GEOPHYSICAL EXPRESSION OF THE ELK CREEK CARBONATITE, NEBRASKA: A BURIED NIOBIUM AND RARE EARTH ELEMENT DEPOSIT

The lower Paleozoic Elk Creek carbonatite is a 6-8 kilometer diameter intrusive complex buried under 200 meters of sedimentary rocks in southeastern Nebraska. It hosts the largest known niobium deposit in the U.S., and a rare earth element (REE) deposit. The carbonatite is made up of several lithologies that have poorly understood relationships with each other. Niobium mineralization is most enriched within a magnetite beforsite unit, and REE oxides are most concentrated in a barite beforsite unit. The carbonatite intrudes gneissic Proterozoic country rocks. Efforts to explore the carbonatite have relied upon geophysical data combined with drilling, and legacy cores and related data are publically available. A high-resolution airborne gravity gradient and magnetic survey was recently flown over the carbonatite. The carbonatite produces a vertical gravity gradient high with a subdued central low, and a central magnetic high surrounded by magnetic field values lower than those over the country rocks. The geophysical data, legacy borehole data, and new physical property data are combined for interpretation.
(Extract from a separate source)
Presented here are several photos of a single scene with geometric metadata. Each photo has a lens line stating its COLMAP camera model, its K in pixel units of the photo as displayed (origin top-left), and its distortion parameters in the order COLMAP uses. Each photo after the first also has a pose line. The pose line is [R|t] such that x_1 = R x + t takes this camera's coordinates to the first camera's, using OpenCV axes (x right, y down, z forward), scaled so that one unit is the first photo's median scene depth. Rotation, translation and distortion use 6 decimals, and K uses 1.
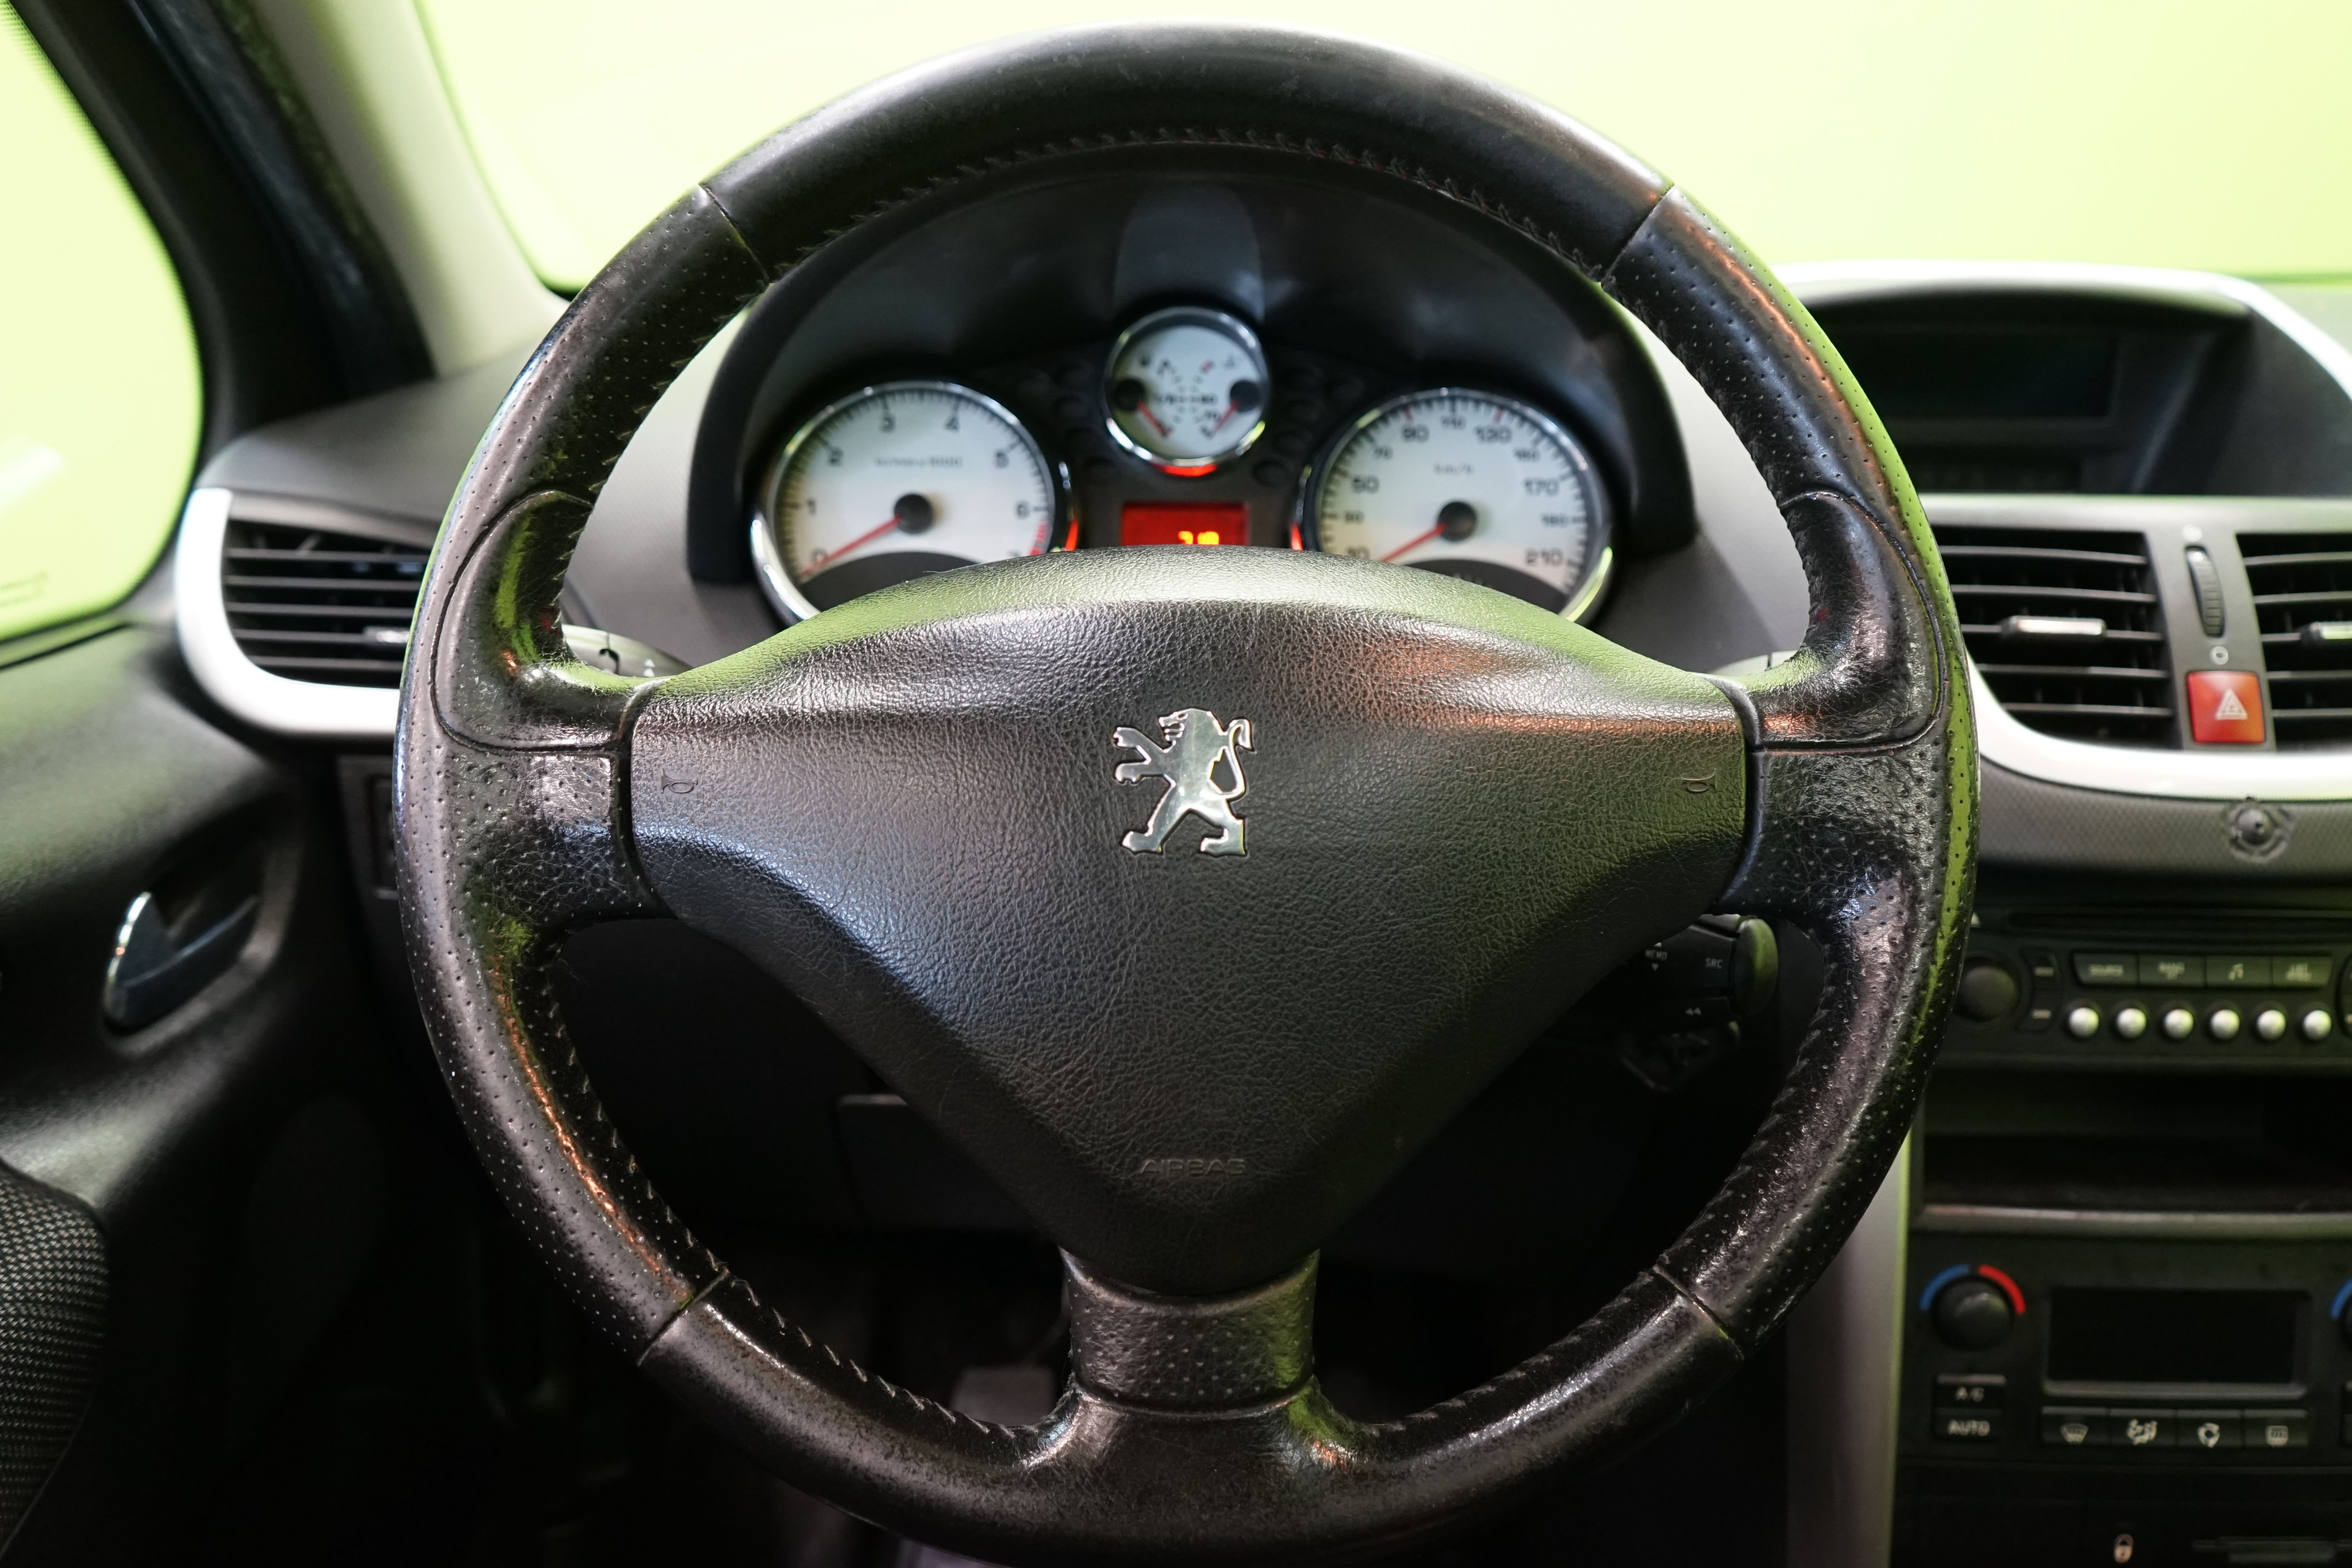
lens RADIAL K [[1930.6, 0, 1176.0], [0, 1930.6, 784.0], [0, 0, 1]] dist [-0.008669, -0.003563]
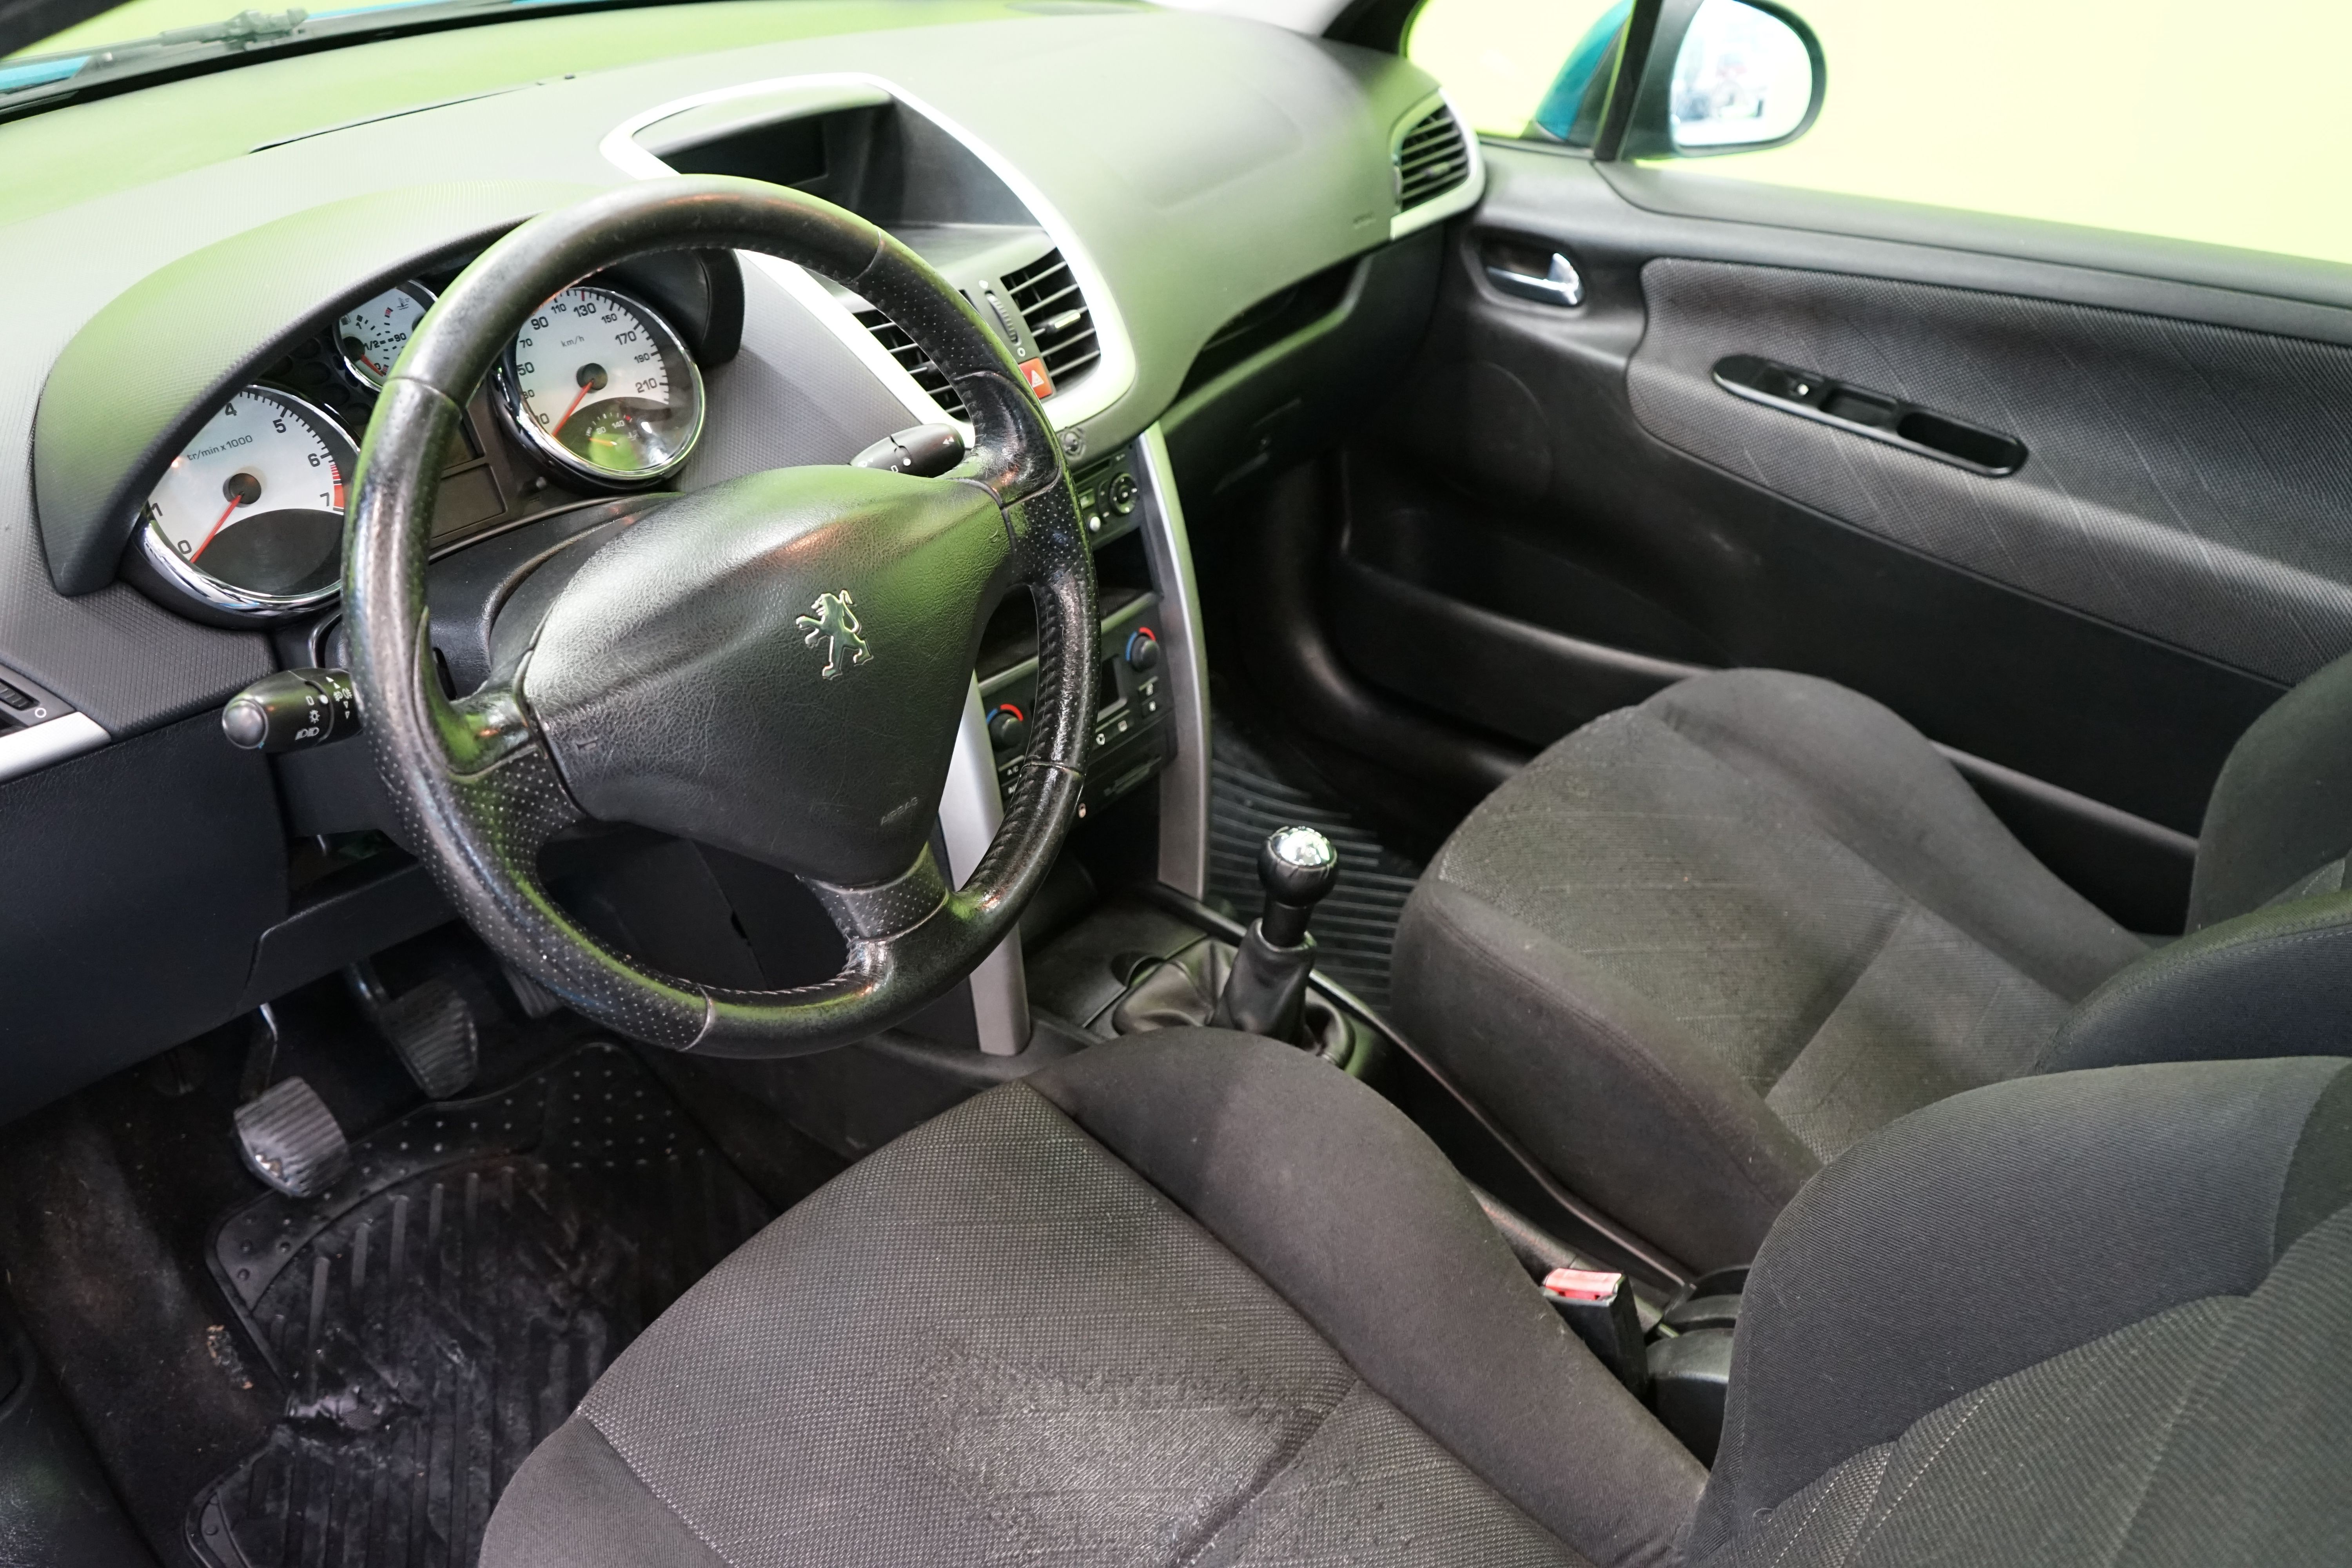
lens RADIAL K [[1930.6, 0, 1176.0], [0, 1930.6, 784.0], [0, 0, 1]] dist [-0.008669, -0.003563]
pose [[0.608610, -0.417695, 0.674630, -0.720351], [0.211272, 0.904840, 0.369632, -0.313521], [-0.764826, -0.082431, 0.638942, -0.303669]]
The carbonatite is denser than the country rocks, explaining the vertical gravity gradient high. Most carbonatite lithologies have weaker magnetic susceptibilities than the country rocks, explaining why the carbonatite does not produce a magnetic high at its margin. The primary source of the central magnetic high is interpreted to be mafic rocks that are strongly magnetized and are known to be present in large volumes. Magnetite beforsite is very dense and strongly magnetized, producing a vertical gravity gradient high and contributing to the central aeromagnetic high. Barite beforsite, associated with the highest REE content, has physical properties that are similar to most of the carbonatite volume, making it a poor geophysical target. The hypothesized source of the central vertical gravity gradient low is a zone of intense alteration. The geophysical anomalies require the presence of dense and strongly magnetized rocks at depths greater than the deepest boreholes, either a large volume of magnetite beforsite or another unknown lithology. Magnetite beforsite occurs in an area where aeromagnetic lineaments intersect, indicating possible fault control on the unit’s location and niobium mineralization.